TEXT SEGMENT:

# Border Collie/ Rat Terrier Mix????



## ebrasmus (Jan 22, 2008)

At my local humane society I saw a B. collie Rat terrier mix? Does anyone have any thoughts on this. I do not know a tremendous amount about dogs and I have never seen this mix before. Any thoughts are welcome.


----------



## ebrasmus (Jan 22, 2008)

I know that some people out there have said that certain dogs should not be bred together and I was just curious about this mix....


----------



## Max'sHuman (Oct 6, 2007)

Since this was most likely an accidental breeding that was already successfully carried through you can see the results yourself. Speaking for myself, I have no ability to predict the offspring of two different breeds, there are just so many ways it could go. The only way to really tell anything about that dog is to visit it yourself and see what he or she is like. I'm sorry I can't be of any more help, but I doubt you will find anyone who has the ability to predict a mutt's characteristics based on the supposed breed of the parents.


----------



## CrazyDog (Oct 16, 2007)

I don't know anything about the mix. Infact I've never heard of this mix before but I guess anything is possible. It would be a very interesting mix.  With that said I have heard of Border Collie/ Jack Russell Terrier Mixes. People breed them together so they can get faster, more agile dogs to use in Flyball and Agility sports. JRT's and Rat Terriers look very similar and are often times mistaken for the same dog. It could be possible that it is a Border/JRT mix.  .........Just a though.

It also could be possable that your human society could just be guessing the breed mix. Most dogs that come into the shelter come from an unknown backgrounds so the true breeds are not known. They just guess breeds from what the dog looks like so he may not have either type of dog mix in him..........Just another thought.

He also may very well be a BC/RT mix. I'm sure this pup wouldn't be a bad mix if trained properly and given lots of exercise. If you want more info I would recommend checking out info on BC's and RT's and expect traits from both breeds.


----------



## Oxyrep (Jan 22, 2008)

I guess it would depend on what type of dog you are looking for. Are you looking for specific characteristics? 

But all in all it's going to come down to how you and the dog connect. Does he choose you? If so then you found yourself partner. 

And CrazyDog is spot on saying the shelter could just be making a guess. One of my dogs, pictured below, was categorized as a Australian Sheppard mix. Turns out he is a pure bread Louisiana Leopard Spotted Catahoula. 

I commend you for going to the shelter and looking for a dog.


----------



## Annamarie (Oct 14, 2007)

my first thoughts are: hyper (needing A LOT of excersize), very intelligent, and most likely very stubborn. probably not a dog for a first time owner. not knowing the dog, i'm guessing he/she would probably do very well in a home that gave it some kind of job IE agility, herding, frisbee, etc.

SUPPLIED DATA:
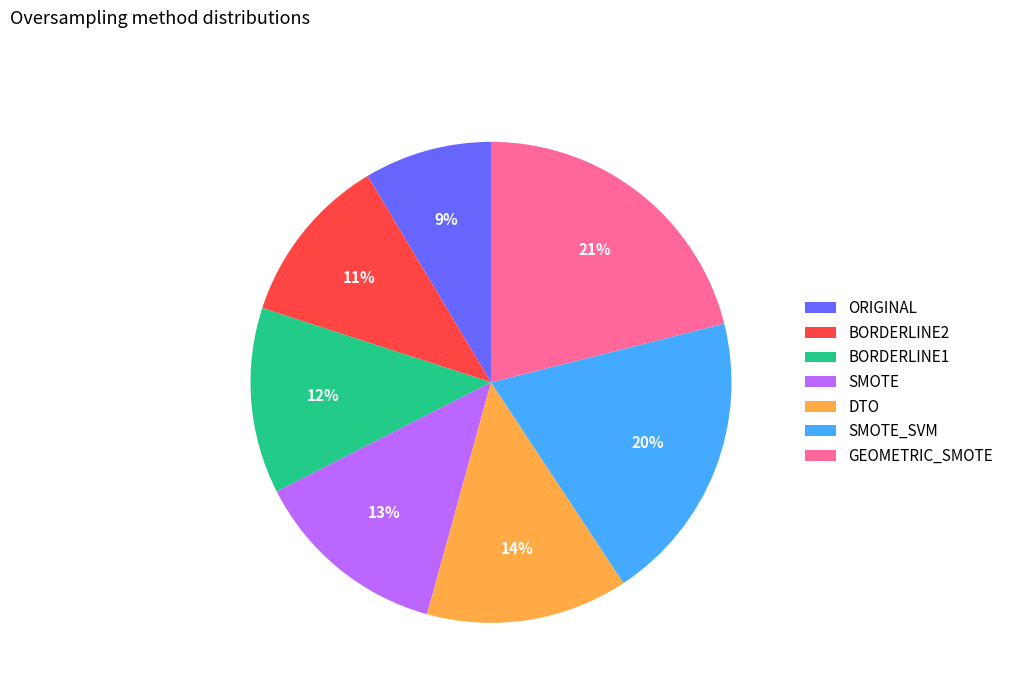

What is the smallest slice in the pie chart?

ORIGINAL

HOW TO COMPLETE THIS TASK: Please carry on the forum thread about the Border Collie/Rat Terrier mix from the point where it stops.

EXERCISE ANSWER:
----------



## Shadows Watcher (Mar 12, 2008)

I have had a Border Collie/ Rat Terrier mix for going on 8 years now and that dog is (to me ) the Perfect companion. Tits energetic but not overly so and having had a fer dogs in the past i have never had a dog with so much personality. I am at the point where i will not purchase a don that is not a Border Collie/ Rat Terrier mix. yea i know its a bit much but im serious. hes a great guard hes a great lap dog for my parents hes great with kids and people. One thing this dog will mimic your personality very well so it is important to socialized the dog early and often less anyone you wouldn't like the dog will be instantly put off by. not violent but unpleasant and testy. ahead strong but very smart, if you get this mix you likely agree with everything i said.


did i mention the dog is a comedian.


----------



## Border Collie/Rat Terrier (Jul 10, 2010)

Hello, I am new to this (signed up today) and I know this message is too late; But I have a Border Collie/ Rat Terrier Mixed dog. Her name is "Honey" and she is Beautiful!! She is very smart and loves to play fetch, go for walks and ride in the car! (I know all dogs love this, but I read the below comments and was shocked to see that no one has heard of this mix.) I am not sure if you are able to see my Album or Profile picture, but you are welcome to look at them, she is the cutest puppy ever!!


----------



## spanielorbust (Jan 3, 2009)

Just took a peak at your album. I agree, she is beautiful, and she obviously fills your heart. With that mix behind her, she must be full of energy.

I'd not given this a lot of thought until you mentioned it, but with the number of Border Collies and Rat Terriers working side by side on farms, there are probably a few more out there just like your girl. I still have some very fond memories of a tiny Rat Terrier mix that I lived with in my teens. She very much lived up to her Terrier heritage - hardiest small dog that I have ever known, and feisty as all get out.

Welcome to the forum.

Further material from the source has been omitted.